Originally enacted during the Great Depression and Dust Bowl, and generally updated at five-year intervals, the Farm Bill has wide-ranging impacts on our food system, from farmer training, agricultural practices and soil maintenance to crop insurance, food prices and nutritional aid for low-income families. And its programs play an important role in conserving farms and ranches and stewarding protected lands for future generations.
For example, SRT has used funding from the Agricultural Conservation Easement Program (ACEP) to purchase conservation easements from willing landowners. And we have received Environmental Quality Incentives Program (EQIP) grants to support sustainable approaches to land management on our preserves. Both grant programs are features of the Farm Bill.

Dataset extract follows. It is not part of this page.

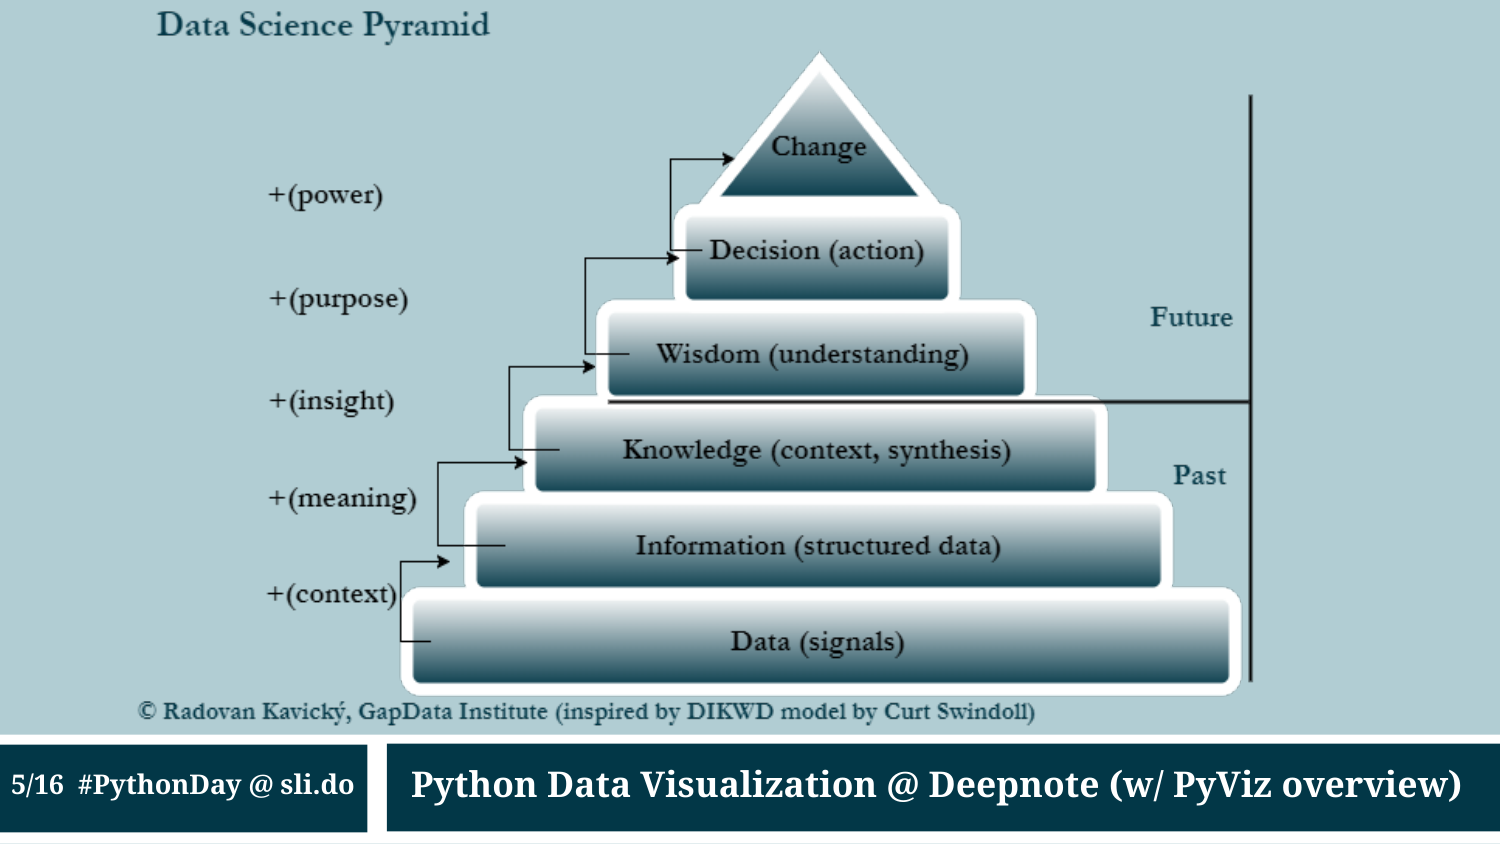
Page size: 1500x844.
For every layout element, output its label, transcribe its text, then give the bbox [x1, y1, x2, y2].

Given the importance of these programs and the scale of our region’s need, SRT is working with a wide range of partners and coalitions to help inform this year’s Farm Bill. We have joined with the Land Trust Alliance, the California Roundtable on Agriculture and the Environment, and other groups to advocate for increased investment in conservation programs, as well as cost-sharing options, funding for project costs incurred by landowners, and other measures to make it easier for farmers to participate. A particular priority is reducing barriers for historically underserved landowners—an emphasis on equity that could help bring much-needed Farm Bill resources to the Southern San Joaquin Valley.
The timetable of this year’s Farm Bill update remains to be seen. A potential government shutdown looms, and even the initial drafts of the bill may not be released until later in the fall. (The previous update, in 2018, did not pass until the holiday season.) But however long it takes, SRT will be working with partners to support robust funding for conservation programs, and to bring that funding to California’s heartland.